O nosso próximo encontro na Fnac do Colombo não vai ser, afinal, no dia 27 (sexta-feira), mas sim no dia 26 (quinta-feira).

Excepcionalmente, terá de ser numa quinta-feira porque na sexta há outro acontecimento já marcado na agenda da Fnac.

Será que ainda conto convoso na mesma?

🙏

 

 

Martim, o portador de más notícias

Chega a casa, vindo da escola, com um tom esverdeado.

Olho para ele, ralada:

- Então, tudo bem?

- Não.

- Não? Então?

- Acabo de saber que vou ter 40 testes este ano. E daqui a duas semanas tenho 3. E na semana seguinte a essa tenho mais 3.

 

Dores. Muitas dores. 

Tanto que ele vai ter de estudar. Tanto que eu vou ter de estudar. 

Sim, estudo também, para lhe fazer perguntas.

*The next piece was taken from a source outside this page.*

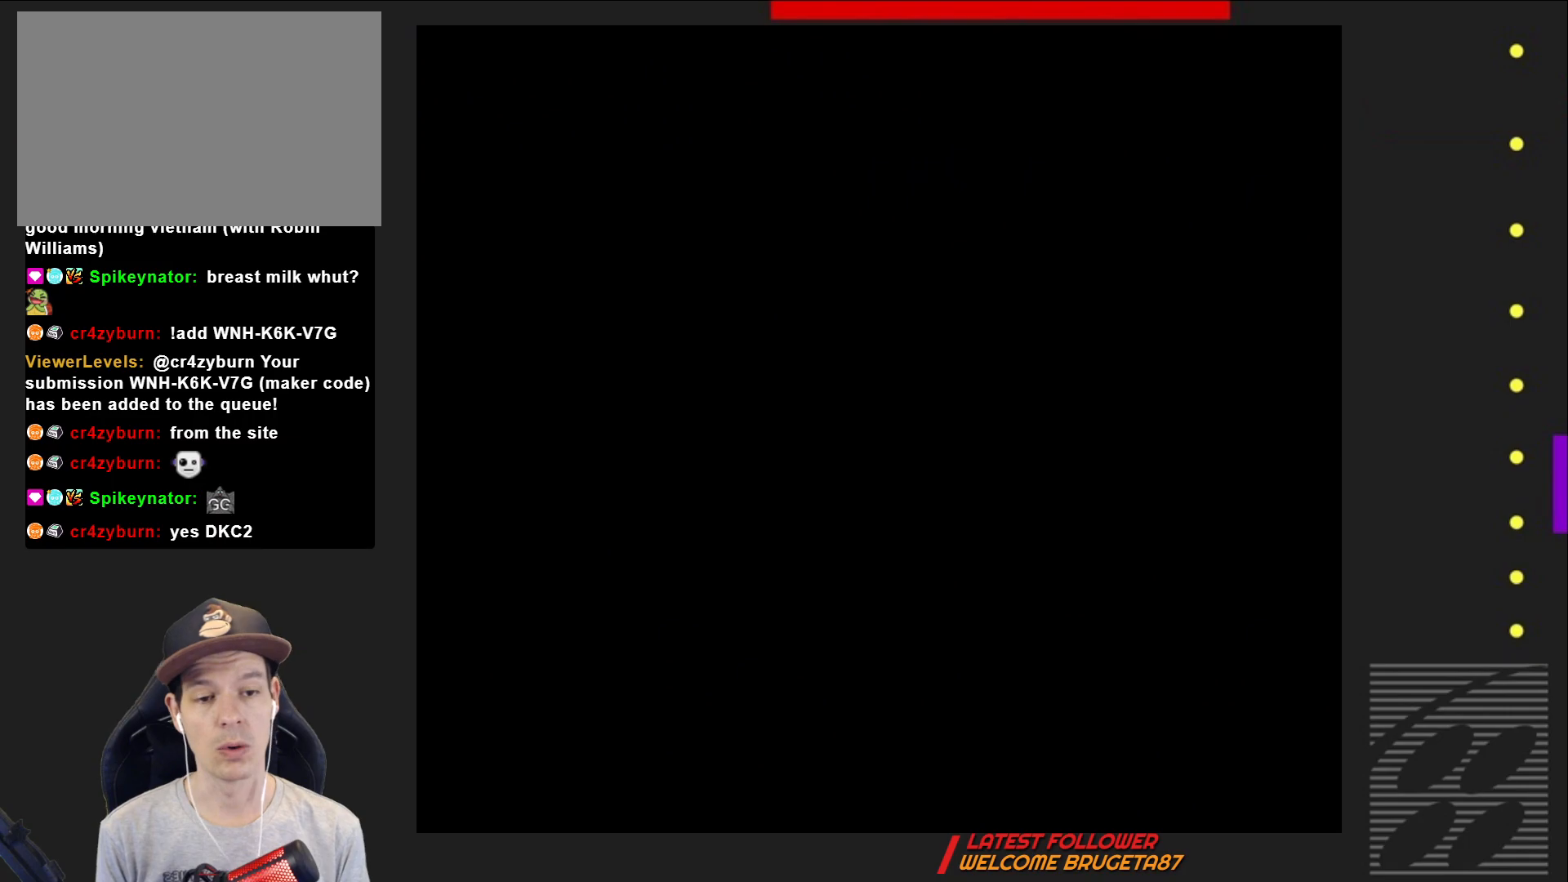
{"buttons": ["SQUARE"], "events": []}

Sim, ele ainda não voa sozinho.

Já expliquei nos outros anos que ajudo os meus filhos até sentir que eles já têm autonomia para o fazer sozinhos. Tal como quando lhes ensinamos a andar de bicicleta: seguramos no banco até sentirmos que eles conseguem equilibrar-se sem a nossa mão. O Manel deixou de precisar de mim a meio do 7º. No ano passado, tentei largar o Martim mas não correu bem. Ainda precisa da nossa atenção, do nosso acompanhamento. E eu, em podendo, estou cá. Lixada da vida mas estou cá.